Update: added BatchNormalization to after Conv and ReLU. 17 Sept. 2018.

1. Pre-train DNN models:

python train_model.py -d mnist -e 50 -b 128

2. Craft adversarial examples:

python craft_adv_samples.py -d cifar -a cw-l2 -b 100

3.Extract detection characteristics:

python extract_characteristics.py -d cifar -a cw-l2 -r lid -k 20 -b 100

4. Train simple detectors:

python detect_adv_examples.py -d cifar -a fgsm -t cw-l2 -r lid

Dependencies:

python 3.5, tqdm, tensorflow = 1.8, Keras >= 2.0, cleverhans >= 1.0.0 (may need extra change to pass in keras learning rate)

Kernal Density and Bayesian Uncertainty are from https://github.com/rfeinman/detecting-adversarial-samples ("Detecting Adversarial Samples from Artifacts" (Feinman et al. 2017))

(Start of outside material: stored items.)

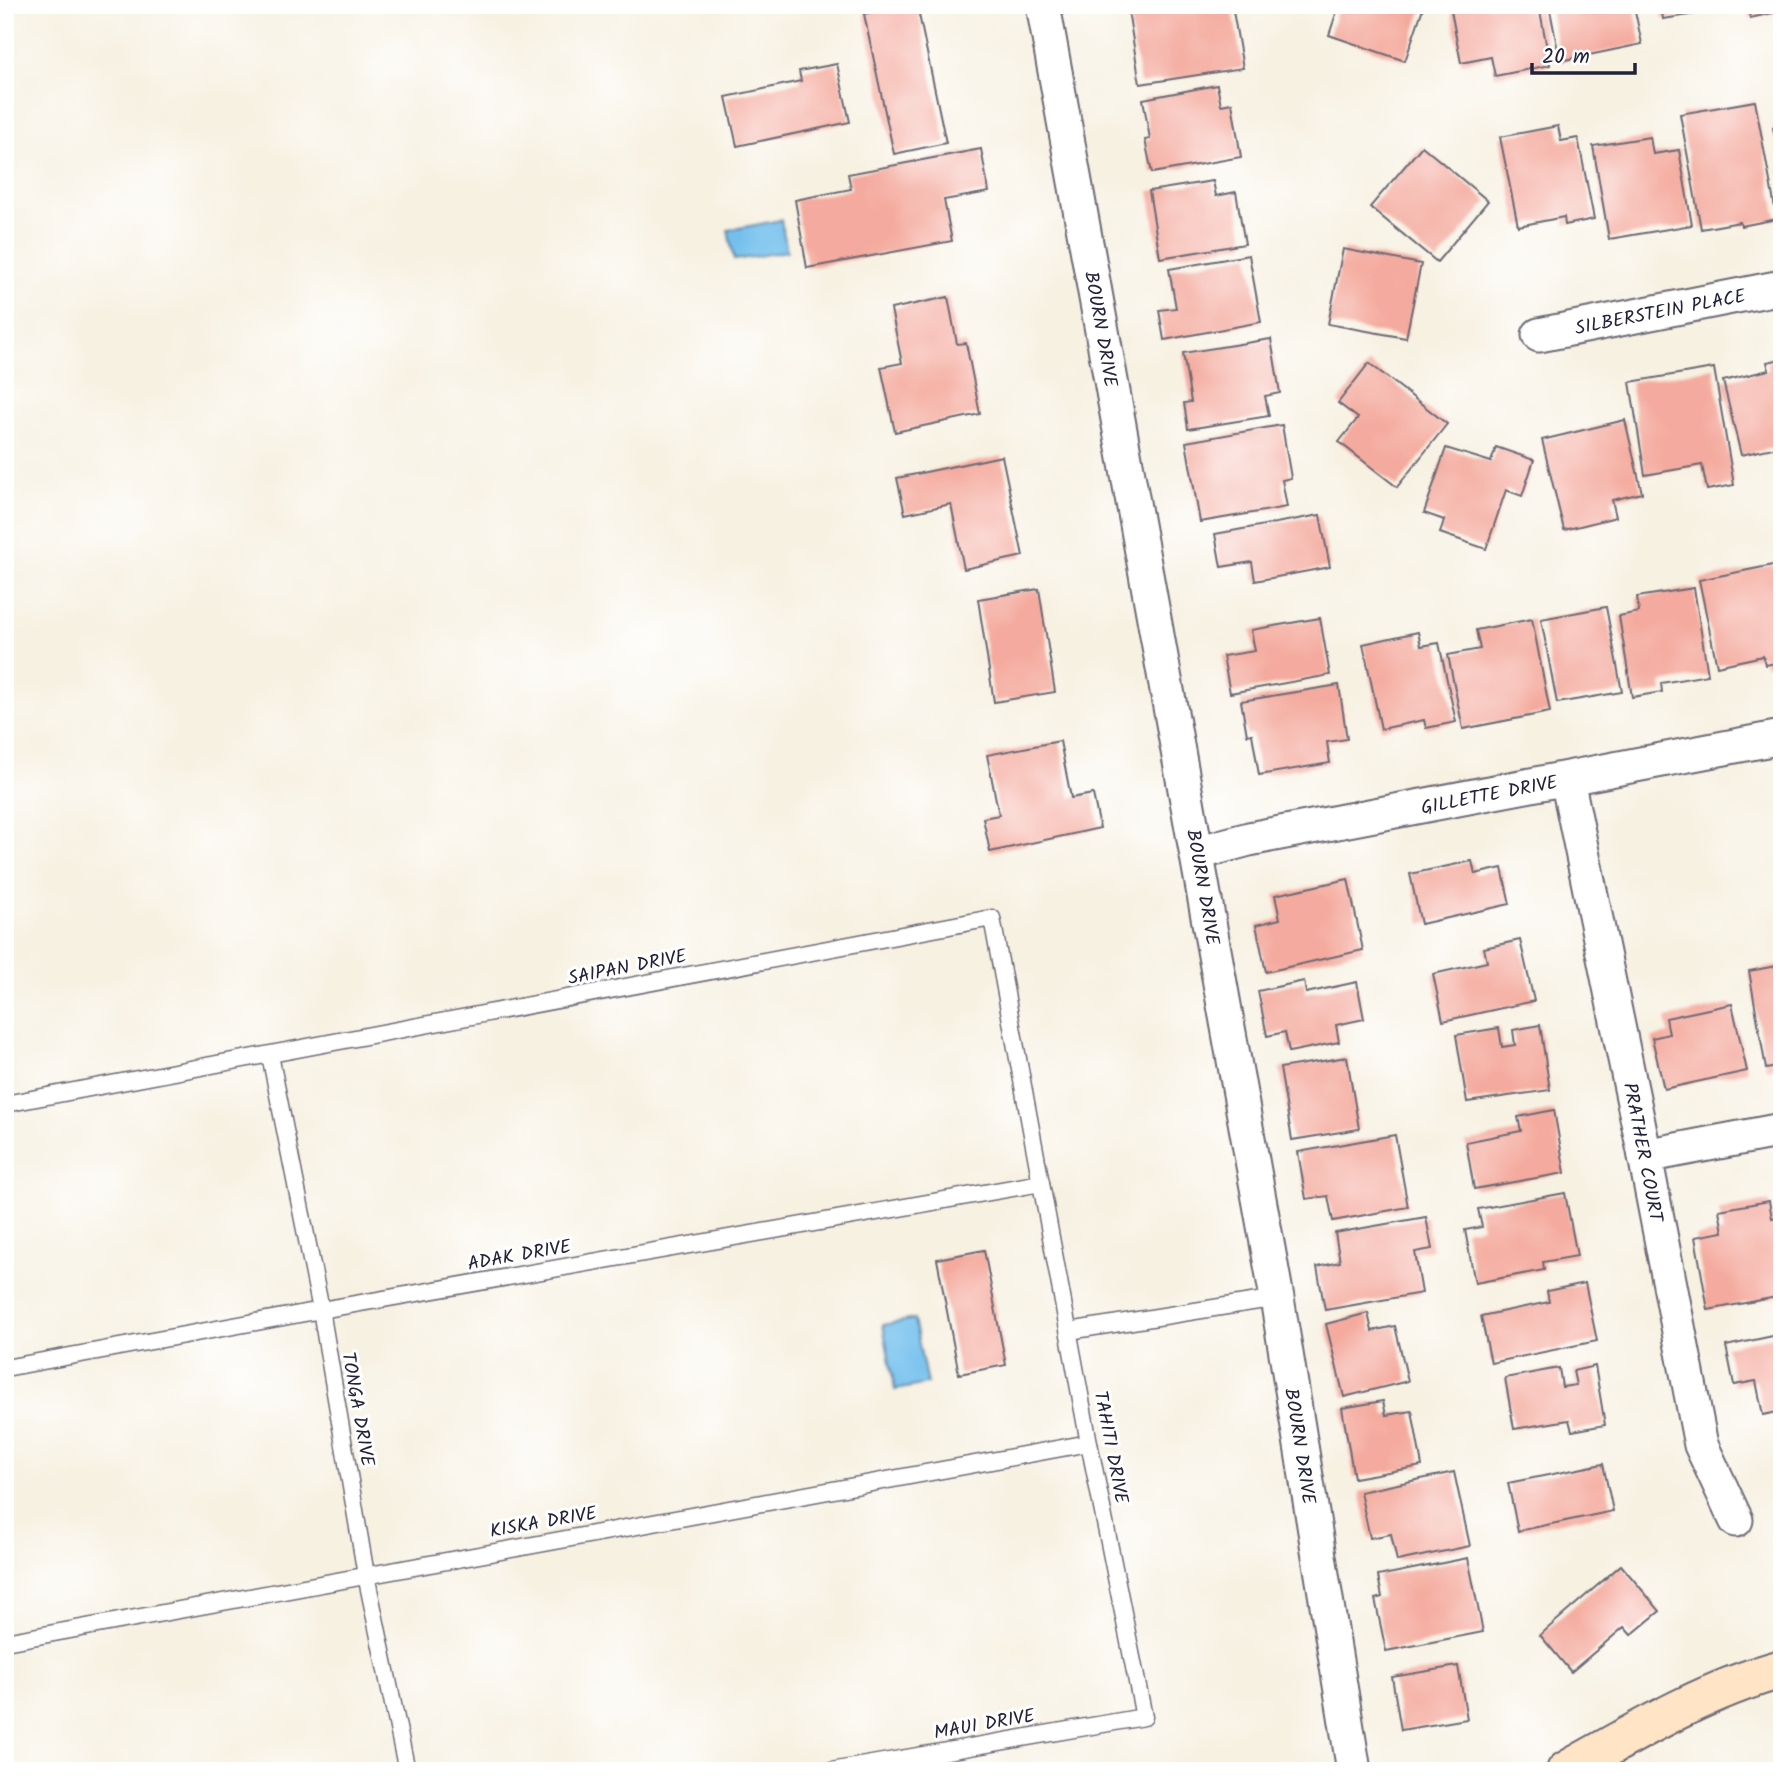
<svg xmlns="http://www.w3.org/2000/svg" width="1787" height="1776" viewBox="0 0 1787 1776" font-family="Kalam,sans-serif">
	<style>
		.water { fill: #73c0ed; stroke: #4a7194; stroke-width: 2 }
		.building { fill: #f4aa9e }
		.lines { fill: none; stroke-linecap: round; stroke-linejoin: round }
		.lane-casing { stroke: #6d6a75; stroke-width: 19 }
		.street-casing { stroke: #6d6a75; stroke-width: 37 }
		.secondary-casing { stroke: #6d6a75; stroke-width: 42 }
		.lane { stroke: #fff; stroke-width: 16 }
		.street { stroke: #fff; stroke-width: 33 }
		.secondary { stroke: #ffe4c6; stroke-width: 38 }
		.labels { text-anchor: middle; stroke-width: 6; stroke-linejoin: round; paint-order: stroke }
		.street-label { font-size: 19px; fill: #22223b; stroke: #fff }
	</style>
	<rect width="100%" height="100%" fill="#fff"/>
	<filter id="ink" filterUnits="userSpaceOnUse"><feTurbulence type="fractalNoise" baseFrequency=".0143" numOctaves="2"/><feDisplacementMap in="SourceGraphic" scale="14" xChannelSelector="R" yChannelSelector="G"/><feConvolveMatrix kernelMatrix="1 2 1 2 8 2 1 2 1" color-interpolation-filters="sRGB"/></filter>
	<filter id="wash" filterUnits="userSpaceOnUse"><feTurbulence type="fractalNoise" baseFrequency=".00686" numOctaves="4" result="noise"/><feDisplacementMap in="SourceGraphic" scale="28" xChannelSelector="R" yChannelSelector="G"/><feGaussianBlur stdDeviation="1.57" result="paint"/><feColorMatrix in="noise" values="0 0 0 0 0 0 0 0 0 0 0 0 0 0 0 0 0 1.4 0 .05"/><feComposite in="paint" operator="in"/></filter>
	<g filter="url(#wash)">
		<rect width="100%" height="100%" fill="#f7f1e2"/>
		<g class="water">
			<polygon points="781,220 787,251 734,260 728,230"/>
			<polygon points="914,1319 927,1384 895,1390 883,1325"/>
		</g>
		<g id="blocks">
			<g class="building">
				<polygon points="905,5 917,5 946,143 894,154 864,14"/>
				<polygon points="1157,5 1232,5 1243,68 1140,84 1128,10"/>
				<polygon points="1339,5 1424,5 1405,61 1329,35"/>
				<polygon points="1450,5 1539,5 1550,65 1495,76 1491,57 1461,63"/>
				<polygon points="1549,5 1643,5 1643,9 1635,11 1642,44 1560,61"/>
				<polygon points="1661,5 1727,5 1728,9 1663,19"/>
				<polygon points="1747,5 1782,5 1782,11 1750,18"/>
				<polygon points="837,64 850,122 737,146 726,97 801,81 799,71"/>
				<polygon points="1217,85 1221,105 1232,103 1241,157 1152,173 1145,140 1150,139 1143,99"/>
				<polygon points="1755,101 1777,219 1741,226 1740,222 1701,229 1680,114"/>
				<polygon points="1558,126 1561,141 1578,138 1594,219 1565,225 1564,217 1518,226 1500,137"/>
				<polygon points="1782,126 1782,161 1781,161 1773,128"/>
				<polygon points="1650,137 1653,154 1679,150 1692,225 1609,239 1593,146"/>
				<polygon points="1422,146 1488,201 1437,262 1370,207"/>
				<polygon points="981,149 989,192 944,200 952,241 807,268 795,200 851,189 848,174"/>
				<polygon points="1213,181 1216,196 1236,192 1245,244 1160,258 1149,191"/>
				<polygon points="1343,249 1421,264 1406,338 1328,324"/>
				<polygon points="1249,255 1261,322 1164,340 1159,310 1176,308 1169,269"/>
				<polygon points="948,297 957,344 966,343 980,414 895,432 881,367 902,363 891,309"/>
				<polygon points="1271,339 1280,393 1265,396 1269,416 1188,429 1184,403 1191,402 1183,353"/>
				<polygon points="1782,359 1782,446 1741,455 1723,381 1769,370 1767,362"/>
				<polygon points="1369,363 1447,424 1397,487 1339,442 1358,418 1338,403"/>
				<polygon points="1714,368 1734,485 1707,490 1702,465 1645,475 1630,382"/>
				<polygon points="1625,420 1642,493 1612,500 1616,517 1564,530 1542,440"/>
				<polygon points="1282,425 1291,478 1282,480 1287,507 1200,522 1186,442"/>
				<polygon points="1496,447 1534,460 1522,496 1506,490 1486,549 1440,533 1444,520 1424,513 1446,448 1491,462"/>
				<polygon points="1002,456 1023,556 964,569 951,504 905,514 897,478"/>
				<polygon points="1320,515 1330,567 1255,581 1252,562 1221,567 1215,534"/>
				<polygon points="1773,565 1782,607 1782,662 1765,665 1763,656 1717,666 1699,580"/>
				<polygon points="1694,588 1708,675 1661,683 1662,692 1632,697 1619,616 1639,612 1637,597"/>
				<polygon points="1039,589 1055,692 994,702 978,599"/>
				<polygon points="1606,607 1622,692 1557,703 1541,619"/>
				<polygon points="1320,618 1330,675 1230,693 1223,656 1255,651 1251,630"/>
				<polygon points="1532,619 1550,712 1463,729 1448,655 1480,649 1476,630"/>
				<polygon points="1418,632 1421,646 1439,643 1456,722 1426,728 1424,720 1381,729 1363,644"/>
				<polygon points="1339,685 1347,739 1327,742 1330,763 1259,775 1252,734 1247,735 1241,701"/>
				<polygon points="1060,741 1071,798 1093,794 1100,828 990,852 983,818 999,815 987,755"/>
				<polygon points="1472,861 1475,874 1502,868 1510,904 1421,924 1410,874"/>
				<polygon points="1348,879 1363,950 1266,972 1256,925 1280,919 1275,895"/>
				<polygon points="1520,940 1534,1001 1443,1021 1433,974 1487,962 1484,948"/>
				<polygon points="1782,965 1782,1066 1766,1069 1749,971"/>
				<polygon points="1304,981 1306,993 1357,982 1364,1019 1336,1025 1339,1042 1289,1052 1285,1032 1267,1036 1258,991"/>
				<polygon points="1732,1004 1747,1071 1664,1089 1652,1038 1669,1034 1666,1018"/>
				<polygon points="1540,1025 1550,1090 1467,1102 1456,1035 1499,1028 1502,1047 1515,1045 1513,1030"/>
				<polygon points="1347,1057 1359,1129 1292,1140 1280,1068"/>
				<polygon points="1554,1110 1565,1173 1474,1189 1466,1142 1521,1131 1518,1117"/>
				<polygon points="1395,1135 1408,1207 1333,1221 1328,1196 1306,1199 1298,1152"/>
				<polygon points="1565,1193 1577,1256 1543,1262 1544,1270 1475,1283 1465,1230 1482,1227 1478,1209"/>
				<polygon points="1769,1201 1772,1218 1780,1216 1782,1226 1782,1296 1708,1310 1695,1237 1723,1232 1719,1210"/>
				<polygon points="1426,1217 1432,1249 1415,1252 1422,1293 1325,1310 1317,1267 1340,1262 1335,1233"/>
				<polygon points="984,1250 1006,1365 959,1374 937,1259"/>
				<polygon points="1585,1283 1597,1341 1491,1363 1481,1316 1549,1302 1547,1291"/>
				<polygon points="1368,1313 1372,1331 1395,1326 1408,1381 1344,1397 1326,1324"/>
				<polygon points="1782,1334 1782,1411 1763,1415 1756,1381 1734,1385 1726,1346"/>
				<polygon points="1595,1366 1605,1425 1572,1431 1569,1420 1514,1429 1505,1378 1559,1368 1562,1387 1576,1385 1573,1371"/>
				<polygon points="1383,1401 1386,1415 1412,1411 1422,1466 1354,1478 1342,1408"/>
				<polygon points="1603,1464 1613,1511 1518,1531 1508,1483"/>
				<polygon points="1454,1472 1470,1546 1397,1561 1391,1534 1370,1538 1360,1492"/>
				<polygon points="1468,1558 1483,1632 1386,1651 1375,1599 1382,1597 1378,1576"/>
				<polygon points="1621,1565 1660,1611 1631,1635 1624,1627 1571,1672 1540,1635"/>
				<polygon points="1458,1666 1467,1719 1401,1730 1392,1677"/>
			</g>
		</g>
	</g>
	<g filter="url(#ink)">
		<use href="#blocks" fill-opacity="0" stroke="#6d6a75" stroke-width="2"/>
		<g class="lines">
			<g class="lane-casing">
				<g id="lane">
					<polyline points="270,1055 321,1310 366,1575 407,1771"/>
					<polyline points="5,1104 992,918 1089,1443 1144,1717 831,1771"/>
					<polyline points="1069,1331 1277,1298"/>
					<polyline points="5,1368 321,1310 1041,1183"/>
					<polyline points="5,1642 1089,1443"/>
				</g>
			</g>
			<g class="street-casing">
				<g id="street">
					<polyline points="1043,5 1277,1298 1354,1771"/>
					<polyline points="1539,335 1782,287"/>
					<polyline points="1567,779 1645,1156 1701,1445 1736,1520"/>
					<polyline points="1197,853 1249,839 1782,737"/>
					<polyline points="1645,1156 1782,1130"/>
				</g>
			</g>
			<g class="secondary-casing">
				<path id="secondary" d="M1566 1771C1635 1732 1705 1690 1782 1669"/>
			</g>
			<use href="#lane" class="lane"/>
			<use href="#street" class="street"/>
			<use href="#secondary" class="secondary"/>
		</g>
	</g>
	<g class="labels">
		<g class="street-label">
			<text transform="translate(1660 311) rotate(-11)" y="7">SILBERSTEIN PLACE</text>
			<text transform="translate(1102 329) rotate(80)" y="7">BOURN DRIVE</text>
			<text transform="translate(1489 794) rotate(-11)" y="7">GILLETTE DRIVE</text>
			<text transform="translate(1204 887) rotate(80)" y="7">BOURN DRIVE</text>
			<text transform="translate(627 966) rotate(-11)" y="7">SAIPAN DRIVE</text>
			<text transform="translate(1644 1152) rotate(79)" y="7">PRATHER COURT</text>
			<text transform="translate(519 1254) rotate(-10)" y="7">ADAK DRIVE</text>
			<text transform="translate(359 1409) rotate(80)" y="7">TONGA DRIVE</text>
			<text transform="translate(1301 1446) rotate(81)" y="7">BOURN DRIVE</text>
			<text transform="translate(1112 1447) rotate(79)" y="7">TAHITI DRIVE</text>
			<text transform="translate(543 1521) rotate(-10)" y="7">KISKA DRIVE</text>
			<text transform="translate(984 1723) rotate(-10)" y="7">MAUI DRIVE</text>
		</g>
	</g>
	<rect width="1787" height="1776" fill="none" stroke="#fff" stroke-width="28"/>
	<path d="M1532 63v10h103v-10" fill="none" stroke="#22223b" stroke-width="3.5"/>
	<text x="1542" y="63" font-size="21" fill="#22223b" stroke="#ffffff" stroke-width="5" paint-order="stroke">20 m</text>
</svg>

If you came across the error:

tensorflow.python.framework.errors_impl.InvalidArgumentError: input_1:0 is both fed and fetched.

Solution: in function get_layer_wise_activations() (util.py), do the following change: acts = [layer.output for layer in model.layers[1:]] # let the layer index start from 1.

Reason: this possibly cause by the input layer is defined as a sepearte layer, with both input and output is X.